A memória não é uma coisa do passado quando algo de inexplicável perdura e se prolonga no tempo. Faz parte do presente ao ficar atualizada a cada instante com outros tantos novos estímulos sem deixar de manter uma relação com os referentes icónicos. É por isso que pode continuar viva a voz do ator, uma ou outra palavra escrita, uma imagem que, como uma fotografia ficou impressa na mente. A memória estabelece uma equação sistémica com as efemeridades que se gravam na pele a cada instante. Nem sempre tem lógica e nem compreendemos bem o que ficou do outro em nós próprios, o que ficou da sombra do outro na nossa própria sombra.
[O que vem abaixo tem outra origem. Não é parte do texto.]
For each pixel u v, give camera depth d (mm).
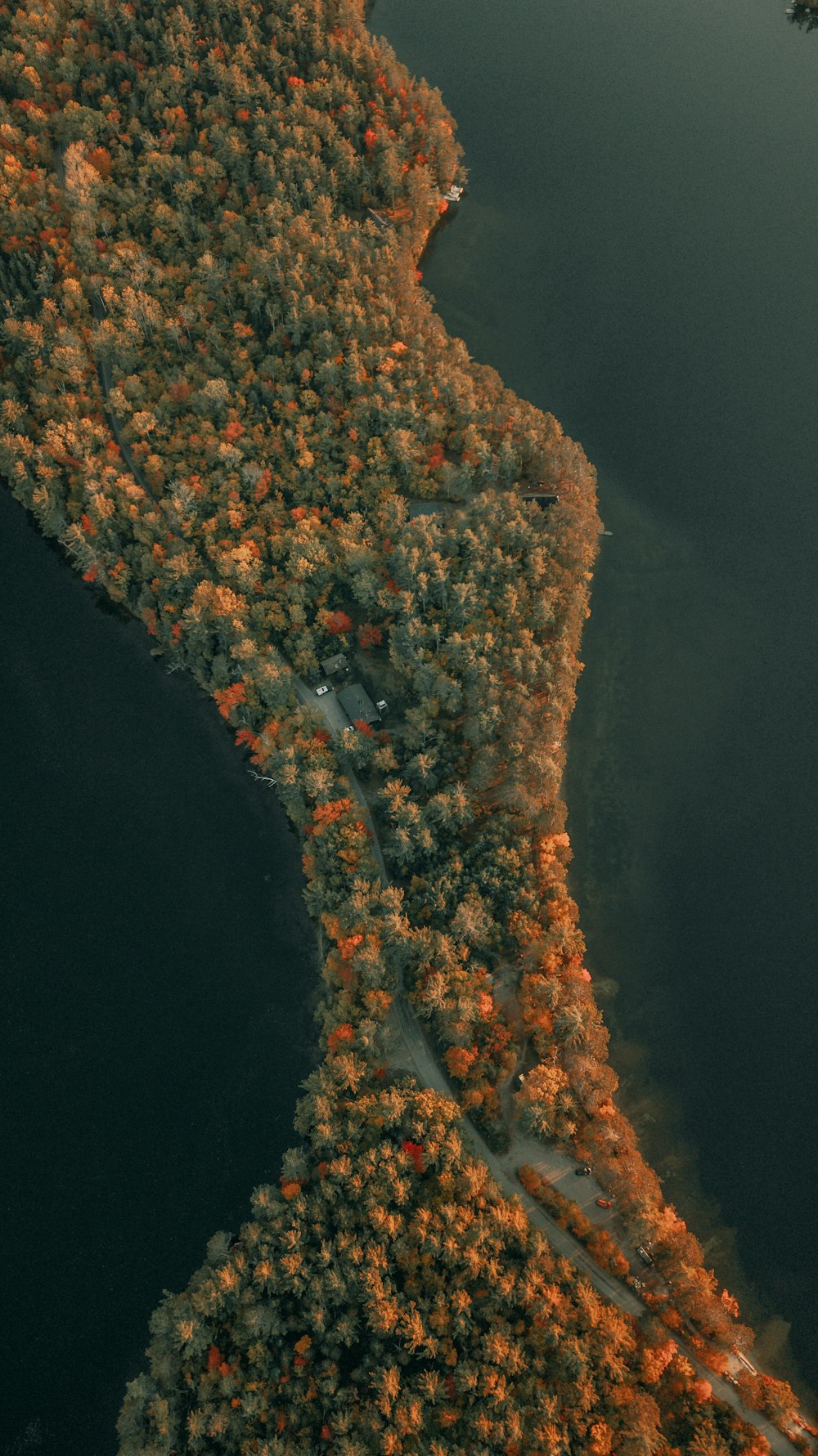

Também é para mim que faço Teatro, que agora escrevo, porque ando quase sempre insatisfeito com o que faço e quase sempre revoltado com o mundo que me rodeia. Diria que temos de continuar a sonhar com um país que pensa e escreve na sua língua; a acreditar que existem políticos que foram eleitos para contrariar a submissão da atividade cultural e artística ao negócio e às leis do mercado, e que acima de tudo, dignificam a vasta comunidade a que pertencem, ao não sujeitar as leis e as normas ao senso comum das maiorias e da sua natural apetência pelo que é mais banal e vulgar. Não conseguimos deixar de pensar que, se queremos combater as ditaduras, os fascismos e outros fundamentalismos, é também ao Teatro que precisamos de dar apoio, porque é a única maneira de a maior parte das pessoas a ele terem acesso, ampliando o seu espírito crítico, emancipando-se na prática de uma cidadania mais ativa. Se cada criança do meu país tivesse a possibilidade de assistir pelo menos a um espetáculo de teatro por ano, se se conseguisse rentabilizar o investimento que o estado fez nos últimos anos ao promover, escolas, professores, programas, construção ou recuperação de teatros, de redes de articulação e de divulgação de espetáculos, poderíamos verificar que não somos suficientes e que de nada vale sermos menos a pensar que assim cada um teria mais recursos. A qualidade precisa das quantidades para se manifestar.

Finalmente para ti que nunca vens ao Teatro é preciso que saibas que continuaremos sempre por aí à tua espera. Se um dia tiveres esse desejo, tem a certeza de que te receberemos de braços abertos. Nessa altura vamos chamar a tua atenção para o facto de não existir propriamente um Teatro, mas muitas maneiras diferentes de fazer Teatro e que, a pouco e pouco, precisarás de te confrontar com essa multiplicidade de estilos para seres capaz de fazer as tuas escolhas.

Acredita que mesmo nos períodos mais horríveis, sujeitos a bombardeamentos ou a perseguições, poder-nos-ás encontrar, como sempre tem acontecido, nas catacumbas das cidades, nas caves dos prédios destruídos ou refugiados nas montanhas mais inóspitas, escondidos nas suas cavernas. Mesmo isolados ou prisioneiros continuaremos a observar a nossa sombra e com ela aprender a ler e a compreender o que ela tem para nos ensinar. Enquanto não for possível roubarem-nos a sombra, não deixaremos de brincar com os efeitos que ela produz nas paredes das grutas, para melhor nos podermos rir ou chorar dela e com ela.